While ESOPs can provide softer benefits to employee owners—such as greater involvement in decision making—at their core, they are a means for putting money into employees’ pockets. Typically, that money is intended for use in retirement. But ESOPs also tend to provide financial benefits that employee owners may realize much sooner.
For example, an ESOP requires no out-of-pocket contribution by employees—so they still have the same funds available to invest elsewhere, such as a 401(k). And many ESOPs provide that option: The 2015 ESOP Survey of members of The ESOP Association found that 93.6 percent of respondents offer a 401(k) in addition to their ESOP.
In general, research has found, ESOPs are more likely to provide two retirement benefits than most firms are to provide only one.
And it doesn’t stop there: The ESOP Survey found that 2.6 percent of respondents also offer employees a defined benefit pension. That means employee owners in these companies get two retirement plans, and neither plan requires them to invest a single dime from their own pockets.
Some critics assume that all this generosity must come at a price—namely that companies pay for their ESOPs by cutting back in other areas. But that doesn’t match up with the research. In a brief slated for publication in the November IZA World of Labor, Rutgers Professor Douglas Kruse writes that in almost all studies “employee ownership tends to come on top of market levels of pay.”
He adds that in comparisons of conventional and employee-owned firms, “employee owners in general reported higher levels of annual earnings, and were more likely to say they are ‘paid what they deserve’ and that their fringe benefits are good.”
Perhaps most importantly, employees at ESOP companies are less likely to be laid off.
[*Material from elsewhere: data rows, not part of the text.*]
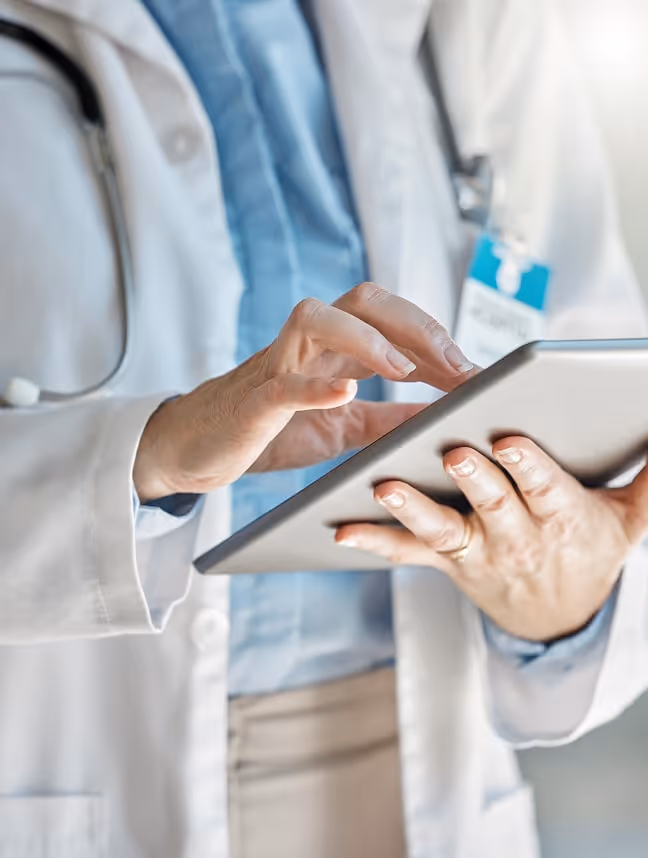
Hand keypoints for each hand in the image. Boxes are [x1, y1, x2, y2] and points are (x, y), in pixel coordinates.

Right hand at [134, 283, 475, 500]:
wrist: (196, 449)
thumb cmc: (268, 430)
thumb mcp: (341, 428)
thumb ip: (386, 418)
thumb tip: (441, 418)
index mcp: (334, 349)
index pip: (393, 323)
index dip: (438, 341)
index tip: (479, 374)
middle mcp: (308, 345)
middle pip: (363, 302)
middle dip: (416, 326)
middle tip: (459, 368)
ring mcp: (276, 366)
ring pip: (315, 319)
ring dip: (366, 338)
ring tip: (406, 369)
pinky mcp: (252, 400)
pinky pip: (281, 383)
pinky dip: (313, 386)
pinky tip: (346, 393)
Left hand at [335, 437, 647, 641]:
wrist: (558, 615)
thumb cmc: (591, 550)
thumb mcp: (630, 522)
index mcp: (561, 518)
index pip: (547, 489)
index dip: (530, 468)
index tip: (512, 441)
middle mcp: (514, 536)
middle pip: (491, 505)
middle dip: (472, 480)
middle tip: (451, 452)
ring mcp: (475, 551)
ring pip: (441, 528)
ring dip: (411, 509)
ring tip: (382, 488)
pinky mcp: (444, 561)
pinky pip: (406, 554)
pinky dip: (375, 542)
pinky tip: (340, 529)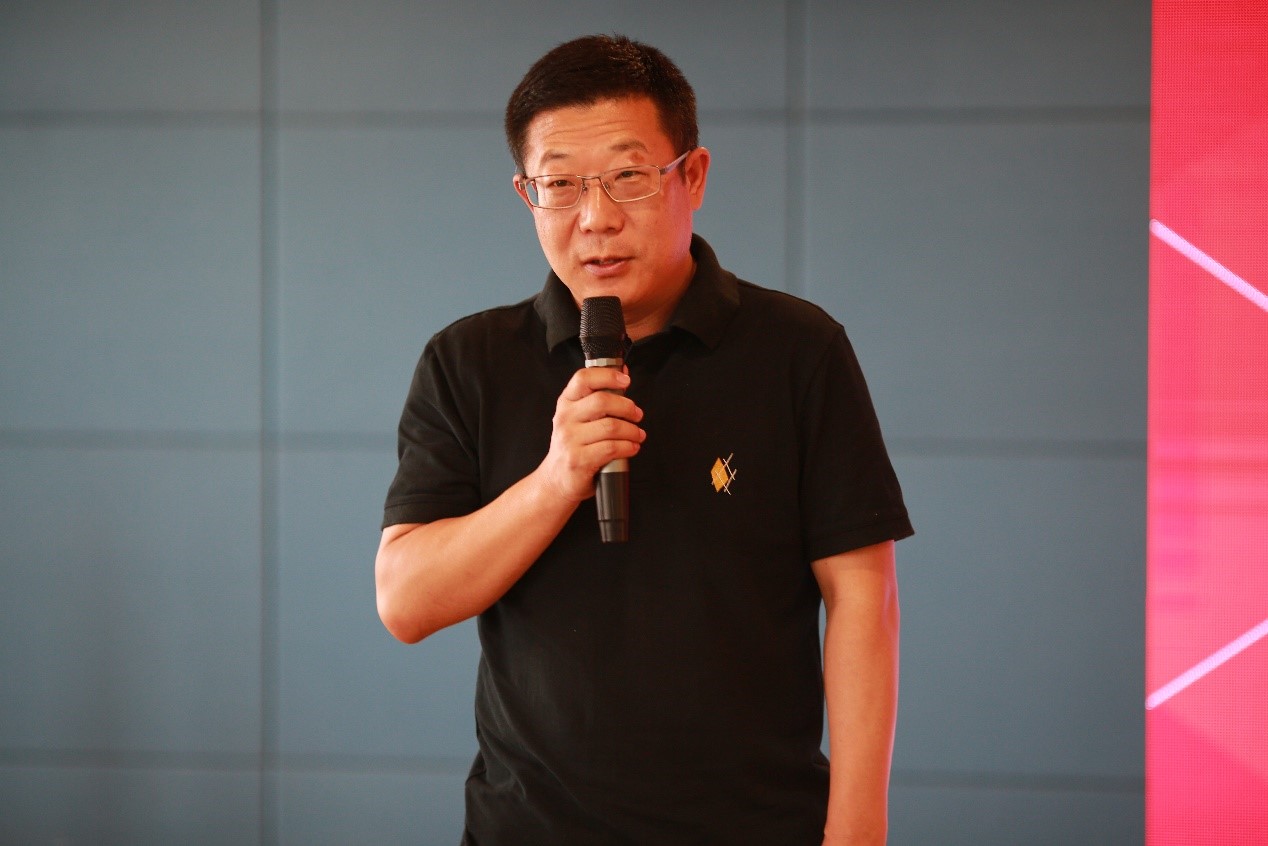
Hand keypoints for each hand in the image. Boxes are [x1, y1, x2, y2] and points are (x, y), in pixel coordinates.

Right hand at [538, 366, 644, 502]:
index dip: (607, 376)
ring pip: (611, 426)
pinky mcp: (578, 460)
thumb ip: (599, 396)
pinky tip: (632, 447)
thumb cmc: (574, 447)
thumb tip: (623, 373)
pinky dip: (628, 447)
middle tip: (637, 414)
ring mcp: (570, 440)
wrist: (557, 480)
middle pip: (602, 401)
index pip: (584, 379)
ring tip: (637, 435)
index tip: (625, 381)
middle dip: (627, 407)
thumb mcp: (580, 418)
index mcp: (566, 403)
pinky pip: (611, 448)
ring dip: (632, 430)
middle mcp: (565, 418)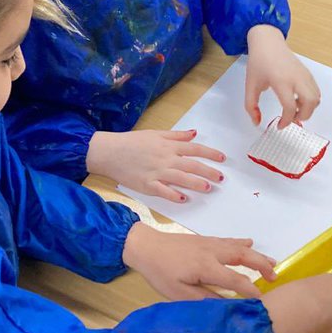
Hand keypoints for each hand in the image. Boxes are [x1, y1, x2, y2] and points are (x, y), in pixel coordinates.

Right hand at [87, 129, 224, 202]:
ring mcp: (156, 172)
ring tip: (208, 187)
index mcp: (168, 146)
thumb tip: (194, 133)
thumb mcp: (155, 133)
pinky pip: (163, 191)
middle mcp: (165, 158)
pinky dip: (174, 195)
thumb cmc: (131, 142)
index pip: (194, 149)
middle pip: (192, 165)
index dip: (210, 153)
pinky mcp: (147, 184)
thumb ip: (176, 135)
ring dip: (196, 183)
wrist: (109, 152)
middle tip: (221, 178)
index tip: (222, 158)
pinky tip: (184, 199)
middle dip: (208, 171)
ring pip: (181, 178)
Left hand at [122, 222, 276, 299]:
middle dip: (261, 266)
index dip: (251, 291)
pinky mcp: (204, 240)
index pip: (236, 280)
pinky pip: (229, 241)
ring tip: (272, 262)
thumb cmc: (161, 272)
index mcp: (206, 267)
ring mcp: (209, 243)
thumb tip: (226, 306)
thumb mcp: (179, 294)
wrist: (146, 246)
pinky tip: (249, 243)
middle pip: (244, 257)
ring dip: (257, 254)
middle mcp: (212, 252)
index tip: (263, 301)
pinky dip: (242, 243)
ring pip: (239, 247)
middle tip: (275, 277)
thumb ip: (204, 299)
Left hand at [244, 25, 319, 128]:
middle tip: (292, 119)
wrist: (267, 42)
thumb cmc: (258, 62)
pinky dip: (311, 100)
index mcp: (281, 81)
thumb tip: (256, 122)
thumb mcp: (250, 85)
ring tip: (295, 110)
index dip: (286, 121)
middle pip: (310, 103)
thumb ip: (251, 106)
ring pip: (316, 97)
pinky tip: (297, 100)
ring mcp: (304, 75)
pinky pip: (316, 90)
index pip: (290, 107)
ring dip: (308, 108)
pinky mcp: (307, 73)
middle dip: (303, 116)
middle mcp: (296, 78)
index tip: (279, 126)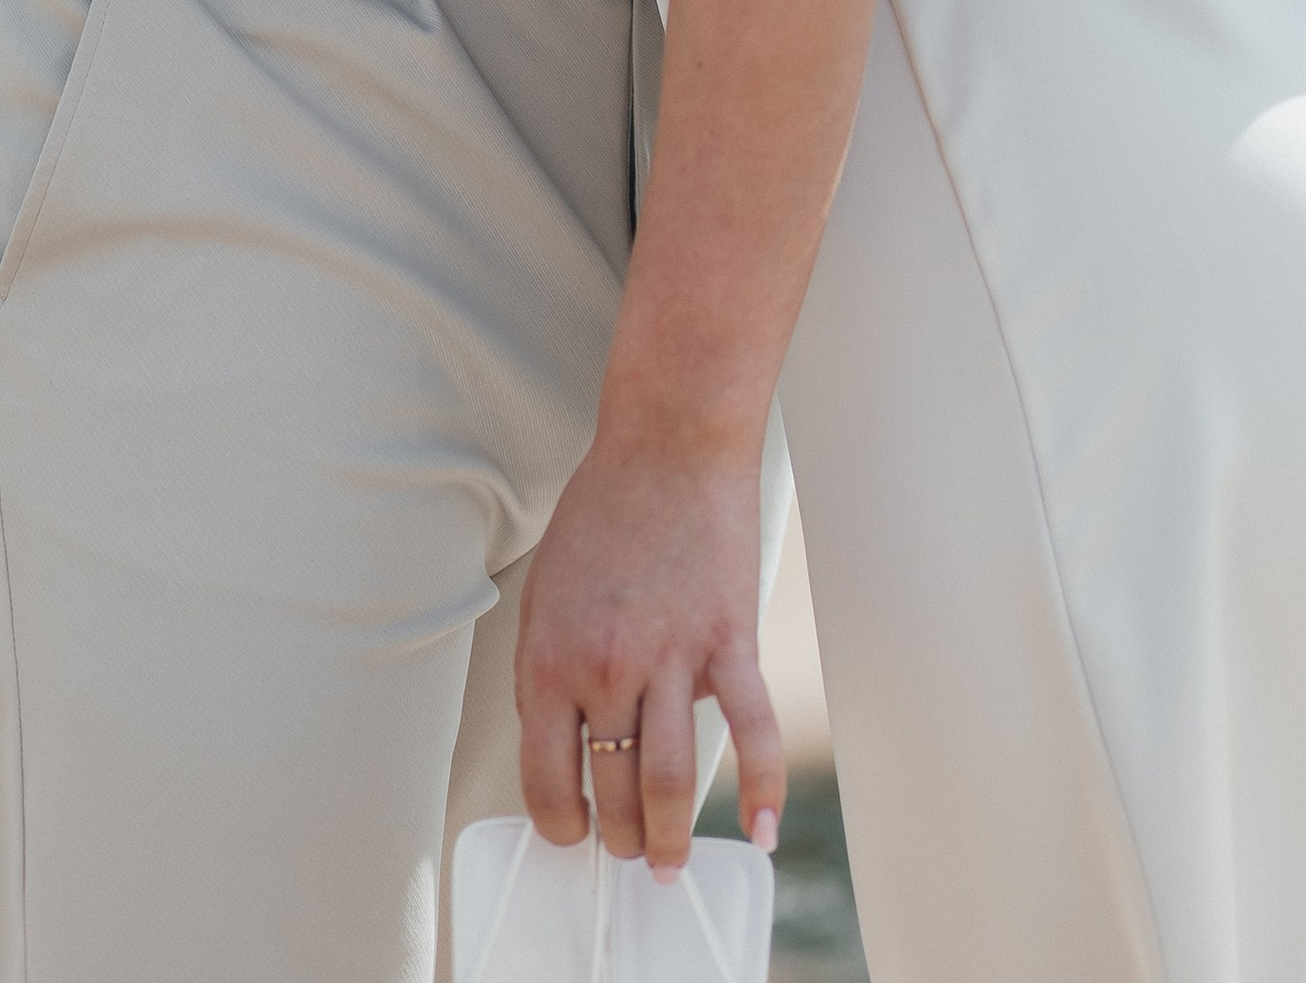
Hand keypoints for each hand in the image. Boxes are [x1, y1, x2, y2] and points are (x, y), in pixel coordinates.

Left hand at [516, 430, 782, 872]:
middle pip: (614, 790)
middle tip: (629, 850)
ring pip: (670, 781)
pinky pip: (750, 729)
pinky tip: (762, 830)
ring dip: (669, 837)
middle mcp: (606, 669)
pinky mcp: (727, 639)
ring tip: (669, 862)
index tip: (574, 833)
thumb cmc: (604, 511)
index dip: (560, 824)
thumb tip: (561, 745)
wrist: (668, 444)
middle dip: (620, 837)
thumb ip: (546, 673)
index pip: (547, 779)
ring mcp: (670, 657)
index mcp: (552, 660)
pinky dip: (761, 786)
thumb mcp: (544, 593)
And that is true whether the economy is in recession or going great guns.
So employee owners at ESOP companies get a great retirement benefit that costs them nothing, often still have access to other retirement options such as pensions and 401(k)s, typically earn salaries at or above market level, and are more likely to keep their great pay and benefits because they are more likely to stay employed.
This last point is the most important, because the best pay and benefits in the world won’t amount to much if you can’t keep your job.